■ **Task**: Whenever the word "radius" shows up in a line of the data, copy that line.

■ **Data provided**:
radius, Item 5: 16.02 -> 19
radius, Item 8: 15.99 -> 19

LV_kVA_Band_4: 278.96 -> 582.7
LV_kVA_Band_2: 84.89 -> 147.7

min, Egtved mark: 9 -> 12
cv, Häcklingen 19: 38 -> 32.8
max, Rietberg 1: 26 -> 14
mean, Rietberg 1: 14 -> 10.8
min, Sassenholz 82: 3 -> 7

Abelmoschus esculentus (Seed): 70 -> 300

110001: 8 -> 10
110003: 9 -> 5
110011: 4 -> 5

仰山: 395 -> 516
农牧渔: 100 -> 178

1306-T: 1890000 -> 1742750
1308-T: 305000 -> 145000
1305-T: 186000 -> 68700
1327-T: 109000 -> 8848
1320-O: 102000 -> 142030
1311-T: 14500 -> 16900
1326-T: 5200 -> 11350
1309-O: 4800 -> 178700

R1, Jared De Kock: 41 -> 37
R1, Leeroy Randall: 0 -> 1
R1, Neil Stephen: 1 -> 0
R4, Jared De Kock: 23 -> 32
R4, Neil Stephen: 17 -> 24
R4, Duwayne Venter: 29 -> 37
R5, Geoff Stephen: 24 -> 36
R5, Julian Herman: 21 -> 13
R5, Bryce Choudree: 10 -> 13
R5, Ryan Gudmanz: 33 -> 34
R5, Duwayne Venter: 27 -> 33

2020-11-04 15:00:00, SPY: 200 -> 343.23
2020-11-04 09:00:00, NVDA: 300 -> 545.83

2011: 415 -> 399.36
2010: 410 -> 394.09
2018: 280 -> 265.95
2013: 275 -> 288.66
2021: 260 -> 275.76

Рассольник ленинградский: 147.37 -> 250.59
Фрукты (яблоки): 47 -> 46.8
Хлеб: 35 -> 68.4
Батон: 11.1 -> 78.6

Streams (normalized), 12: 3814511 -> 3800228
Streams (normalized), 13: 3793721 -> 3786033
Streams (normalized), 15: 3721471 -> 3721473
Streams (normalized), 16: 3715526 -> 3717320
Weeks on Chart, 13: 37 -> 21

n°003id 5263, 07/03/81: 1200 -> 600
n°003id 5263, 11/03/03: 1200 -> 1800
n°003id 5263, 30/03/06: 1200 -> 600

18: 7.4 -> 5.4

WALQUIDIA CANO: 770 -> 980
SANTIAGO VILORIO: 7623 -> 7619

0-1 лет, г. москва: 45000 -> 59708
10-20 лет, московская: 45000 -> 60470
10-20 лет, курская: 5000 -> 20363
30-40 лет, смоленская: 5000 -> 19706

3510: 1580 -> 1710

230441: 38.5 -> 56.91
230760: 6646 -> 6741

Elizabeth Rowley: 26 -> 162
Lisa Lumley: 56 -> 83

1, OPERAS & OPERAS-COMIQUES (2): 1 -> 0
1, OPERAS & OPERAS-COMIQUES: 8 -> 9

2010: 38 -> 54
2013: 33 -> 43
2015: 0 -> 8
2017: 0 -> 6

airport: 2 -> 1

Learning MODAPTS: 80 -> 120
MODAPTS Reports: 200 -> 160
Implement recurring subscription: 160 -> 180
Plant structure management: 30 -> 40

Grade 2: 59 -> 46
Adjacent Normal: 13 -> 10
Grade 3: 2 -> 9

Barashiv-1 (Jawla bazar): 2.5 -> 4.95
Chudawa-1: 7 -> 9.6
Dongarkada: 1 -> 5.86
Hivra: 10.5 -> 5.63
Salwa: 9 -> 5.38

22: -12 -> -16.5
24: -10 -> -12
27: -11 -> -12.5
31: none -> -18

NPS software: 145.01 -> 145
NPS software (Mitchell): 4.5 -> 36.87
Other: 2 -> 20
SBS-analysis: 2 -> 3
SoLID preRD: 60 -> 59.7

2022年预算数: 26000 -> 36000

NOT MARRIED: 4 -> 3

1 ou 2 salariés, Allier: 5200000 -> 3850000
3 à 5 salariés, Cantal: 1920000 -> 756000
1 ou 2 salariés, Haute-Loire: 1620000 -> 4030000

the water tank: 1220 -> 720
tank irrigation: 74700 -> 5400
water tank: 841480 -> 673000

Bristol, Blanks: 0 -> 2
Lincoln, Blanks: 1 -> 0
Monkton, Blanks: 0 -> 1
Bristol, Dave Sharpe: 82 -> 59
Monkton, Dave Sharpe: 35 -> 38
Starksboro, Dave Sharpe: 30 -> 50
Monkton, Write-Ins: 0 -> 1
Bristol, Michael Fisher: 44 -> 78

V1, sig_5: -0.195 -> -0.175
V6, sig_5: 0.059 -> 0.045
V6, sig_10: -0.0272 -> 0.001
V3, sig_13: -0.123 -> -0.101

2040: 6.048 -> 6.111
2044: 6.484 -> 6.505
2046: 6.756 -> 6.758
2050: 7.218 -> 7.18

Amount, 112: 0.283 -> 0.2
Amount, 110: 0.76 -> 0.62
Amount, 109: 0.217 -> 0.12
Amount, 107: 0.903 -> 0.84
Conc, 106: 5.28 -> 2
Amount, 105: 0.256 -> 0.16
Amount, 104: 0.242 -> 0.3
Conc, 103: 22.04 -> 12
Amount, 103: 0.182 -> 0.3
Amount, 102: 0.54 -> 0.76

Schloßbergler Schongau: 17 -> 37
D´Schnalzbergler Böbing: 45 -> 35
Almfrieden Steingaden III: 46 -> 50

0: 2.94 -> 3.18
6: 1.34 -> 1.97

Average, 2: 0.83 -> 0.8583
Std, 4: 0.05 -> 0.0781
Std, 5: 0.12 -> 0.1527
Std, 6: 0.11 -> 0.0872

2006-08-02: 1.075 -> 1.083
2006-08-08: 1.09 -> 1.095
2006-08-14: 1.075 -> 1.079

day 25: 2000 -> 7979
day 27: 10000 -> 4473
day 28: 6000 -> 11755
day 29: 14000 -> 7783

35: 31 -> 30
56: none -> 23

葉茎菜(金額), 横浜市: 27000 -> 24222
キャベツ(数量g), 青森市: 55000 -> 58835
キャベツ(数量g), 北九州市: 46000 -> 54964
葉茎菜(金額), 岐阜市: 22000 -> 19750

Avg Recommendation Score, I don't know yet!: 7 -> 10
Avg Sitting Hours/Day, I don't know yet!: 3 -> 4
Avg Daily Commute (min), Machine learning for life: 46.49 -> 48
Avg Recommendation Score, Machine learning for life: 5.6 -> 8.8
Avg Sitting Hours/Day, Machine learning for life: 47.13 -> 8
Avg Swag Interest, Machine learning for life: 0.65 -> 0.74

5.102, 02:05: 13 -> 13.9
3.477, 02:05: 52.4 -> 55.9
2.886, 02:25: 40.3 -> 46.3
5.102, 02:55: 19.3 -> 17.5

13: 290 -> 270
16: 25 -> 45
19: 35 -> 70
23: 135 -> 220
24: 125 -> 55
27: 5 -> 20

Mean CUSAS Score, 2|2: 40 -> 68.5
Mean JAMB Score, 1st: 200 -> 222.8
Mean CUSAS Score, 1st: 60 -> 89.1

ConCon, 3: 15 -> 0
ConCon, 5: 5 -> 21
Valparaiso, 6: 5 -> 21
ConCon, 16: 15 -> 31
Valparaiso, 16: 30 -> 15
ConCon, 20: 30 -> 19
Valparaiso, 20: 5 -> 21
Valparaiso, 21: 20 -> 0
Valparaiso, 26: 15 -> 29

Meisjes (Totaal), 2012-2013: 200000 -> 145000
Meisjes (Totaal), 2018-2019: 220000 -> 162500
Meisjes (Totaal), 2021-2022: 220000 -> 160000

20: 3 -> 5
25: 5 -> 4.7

■ **Response to this exercise**:
radius, Item 5: 16.02 -> 19
radius, Item 8: 15.99 -> 19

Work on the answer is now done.